Wszak goście byli z Wrocławia i Krakowa (notabene dwa piękne miasta).

Wyjazd oczywiście z Dworca Centralnego pierwsi wyruszają znajomi z Wrocławia o 16:05, zaś przemiły osobnik z Krakowa ma pociąg, o 18:10, więc nie opłaca się powrót do domu, dlatego postanawiamy zabunkrować się w Pizza Dominium w podziemiach Dworca Centralnego.

( tu pierwsza niespodzianka na całym dworcu tylko jedna czynna toaleta, w której pieniążki pobiera pani stojąca prawie tuż obok sikających członków. Nie ma jak pełna intymność).
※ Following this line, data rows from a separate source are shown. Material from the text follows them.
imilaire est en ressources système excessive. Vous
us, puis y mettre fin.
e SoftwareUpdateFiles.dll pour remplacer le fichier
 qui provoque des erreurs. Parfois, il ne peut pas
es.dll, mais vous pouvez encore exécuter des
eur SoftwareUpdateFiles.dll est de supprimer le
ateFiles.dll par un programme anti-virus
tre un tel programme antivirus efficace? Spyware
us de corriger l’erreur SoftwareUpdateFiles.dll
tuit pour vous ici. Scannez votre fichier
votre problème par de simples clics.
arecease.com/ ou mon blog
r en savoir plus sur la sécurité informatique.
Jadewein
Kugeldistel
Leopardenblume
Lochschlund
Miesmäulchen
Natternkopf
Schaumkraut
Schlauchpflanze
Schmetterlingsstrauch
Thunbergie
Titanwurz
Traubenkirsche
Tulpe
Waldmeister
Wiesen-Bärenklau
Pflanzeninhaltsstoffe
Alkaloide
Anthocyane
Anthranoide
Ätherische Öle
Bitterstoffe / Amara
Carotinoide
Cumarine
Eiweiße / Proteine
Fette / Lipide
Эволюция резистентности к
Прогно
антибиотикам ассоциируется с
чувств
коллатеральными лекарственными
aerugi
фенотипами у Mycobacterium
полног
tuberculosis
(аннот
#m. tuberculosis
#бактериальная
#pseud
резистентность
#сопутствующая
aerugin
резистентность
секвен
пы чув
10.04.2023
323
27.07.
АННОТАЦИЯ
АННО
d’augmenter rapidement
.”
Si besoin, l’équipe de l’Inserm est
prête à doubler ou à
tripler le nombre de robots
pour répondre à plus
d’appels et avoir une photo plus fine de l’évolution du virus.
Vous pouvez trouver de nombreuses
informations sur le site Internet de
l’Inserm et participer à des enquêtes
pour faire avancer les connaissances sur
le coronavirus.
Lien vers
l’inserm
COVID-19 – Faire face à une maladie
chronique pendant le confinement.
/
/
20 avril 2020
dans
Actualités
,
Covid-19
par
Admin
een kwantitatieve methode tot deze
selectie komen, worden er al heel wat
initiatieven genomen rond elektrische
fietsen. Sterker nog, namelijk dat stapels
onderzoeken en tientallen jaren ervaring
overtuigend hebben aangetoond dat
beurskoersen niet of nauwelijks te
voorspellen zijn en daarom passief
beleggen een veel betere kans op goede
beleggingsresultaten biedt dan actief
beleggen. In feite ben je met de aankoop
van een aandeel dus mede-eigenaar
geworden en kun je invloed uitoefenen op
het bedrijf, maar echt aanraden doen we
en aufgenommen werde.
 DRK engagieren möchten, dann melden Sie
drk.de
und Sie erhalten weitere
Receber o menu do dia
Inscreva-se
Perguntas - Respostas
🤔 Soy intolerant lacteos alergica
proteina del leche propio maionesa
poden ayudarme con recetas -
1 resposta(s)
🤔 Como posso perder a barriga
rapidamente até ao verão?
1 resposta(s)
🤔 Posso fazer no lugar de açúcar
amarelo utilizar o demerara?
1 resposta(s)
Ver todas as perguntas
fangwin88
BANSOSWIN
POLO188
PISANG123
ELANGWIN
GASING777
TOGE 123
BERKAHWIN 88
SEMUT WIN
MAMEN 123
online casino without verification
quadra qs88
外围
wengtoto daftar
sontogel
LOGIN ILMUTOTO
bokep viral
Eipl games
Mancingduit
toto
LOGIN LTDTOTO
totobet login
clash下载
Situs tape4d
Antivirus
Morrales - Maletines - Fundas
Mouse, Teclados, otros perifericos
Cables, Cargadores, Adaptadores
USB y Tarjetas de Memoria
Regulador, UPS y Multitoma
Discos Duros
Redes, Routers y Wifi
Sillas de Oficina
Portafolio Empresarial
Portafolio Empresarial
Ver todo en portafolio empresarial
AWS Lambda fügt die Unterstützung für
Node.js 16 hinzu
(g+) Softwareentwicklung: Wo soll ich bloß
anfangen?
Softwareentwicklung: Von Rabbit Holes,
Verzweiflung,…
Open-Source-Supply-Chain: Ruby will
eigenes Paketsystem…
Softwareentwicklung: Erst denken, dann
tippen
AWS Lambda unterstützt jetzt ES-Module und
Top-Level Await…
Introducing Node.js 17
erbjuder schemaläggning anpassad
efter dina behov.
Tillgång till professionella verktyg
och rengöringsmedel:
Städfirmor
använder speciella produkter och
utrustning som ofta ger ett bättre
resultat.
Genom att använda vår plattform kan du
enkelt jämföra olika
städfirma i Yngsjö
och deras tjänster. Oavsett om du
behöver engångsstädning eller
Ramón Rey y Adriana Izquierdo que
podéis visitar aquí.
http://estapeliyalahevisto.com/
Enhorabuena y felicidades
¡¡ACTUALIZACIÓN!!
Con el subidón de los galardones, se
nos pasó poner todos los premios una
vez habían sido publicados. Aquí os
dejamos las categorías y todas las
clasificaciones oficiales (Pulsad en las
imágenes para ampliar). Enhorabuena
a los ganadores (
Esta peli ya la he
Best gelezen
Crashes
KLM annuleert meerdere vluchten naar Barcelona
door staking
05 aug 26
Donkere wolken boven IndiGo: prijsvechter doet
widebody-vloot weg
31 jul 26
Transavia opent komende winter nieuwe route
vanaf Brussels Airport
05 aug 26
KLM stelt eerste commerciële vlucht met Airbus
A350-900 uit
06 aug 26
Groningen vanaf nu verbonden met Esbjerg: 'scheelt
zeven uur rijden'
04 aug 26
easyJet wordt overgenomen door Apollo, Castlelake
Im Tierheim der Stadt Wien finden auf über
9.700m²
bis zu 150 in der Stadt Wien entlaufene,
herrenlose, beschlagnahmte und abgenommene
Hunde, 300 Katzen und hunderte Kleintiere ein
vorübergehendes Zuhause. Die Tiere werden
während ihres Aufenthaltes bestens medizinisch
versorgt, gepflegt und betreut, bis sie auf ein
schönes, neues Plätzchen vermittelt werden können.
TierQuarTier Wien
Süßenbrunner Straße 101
Docieramy do Pizzerii z pomysłem na kawę i ciastko. Pomysł dobry jak każdy inny tylko termin realizacji 1 stycznia 2007 to nie najlepszy czas.

Kartę otrzymaliśmy w ciągu 2 do 3 minut i na tym szybkość obsługi się zakończyła.

Powinniśmy coś podejrzewać, gdy tylko kilka sekund później widzieliśmy jakąś zirytowana parę, która zbierała się do wyjścia, gdyż jak twierdzili czekali długo na sałatkę. Z wielką kulturą i gumą do żucia w ustach podeszła do Państwa kelnerka i zaproponowała ową sałatkę na wynos. A my nadal siedzimy przy kartach oczywiście kartach dań. Ni to smaczne, ni pożywne nie polecam.

W końcu lekko poirytowany oczekiwaniem podszedłem złożyć zamówienie dwie szarlotki, kawa, herbata i soczek. Moi dwaj znajomi postanowili coś zjeść: mięsko z makaronikiem i zupka pomidorowa. Kolejne około 20 minut oczekiwania. Koledzy dostali strawę a my bez skromnych przekąsek.

No dobra strawa jest tyle tylko, że pomidorowa letnia a kurczaczki z makaronem lekko wystudzonym, choć odległość z kuchni do stołu nie wydawała się zbyt długa.

I tu nagle cud dnia otrzymaliśmy kawę, soczek i herbatę a za kolejne pięć minut szarlotkę. To się nazywa stopniowanie przyjemności.

Udało nam się spożyć i teraz polowanie na panią kelnerkę by zapłacić. Oj nie łatwa to sztuka, ale powiodło się nam otrzymaliśmy rachunek. No cóż, ale by zapłacić kartą lub większa ilością gotówki (bez chęci pozostawienia napiwku) należy się z paragonikiem w ślicznym brązowym etui wybrać do pani do kasy.

Co za radość, wyjść szczęśliwym, najedzonym i bez zatrucia pokarmowego z Pizzerii Dominium w podziemiach Dworca Centralnego. Aczkolwiek nie polecam tych doznań zmysłowych.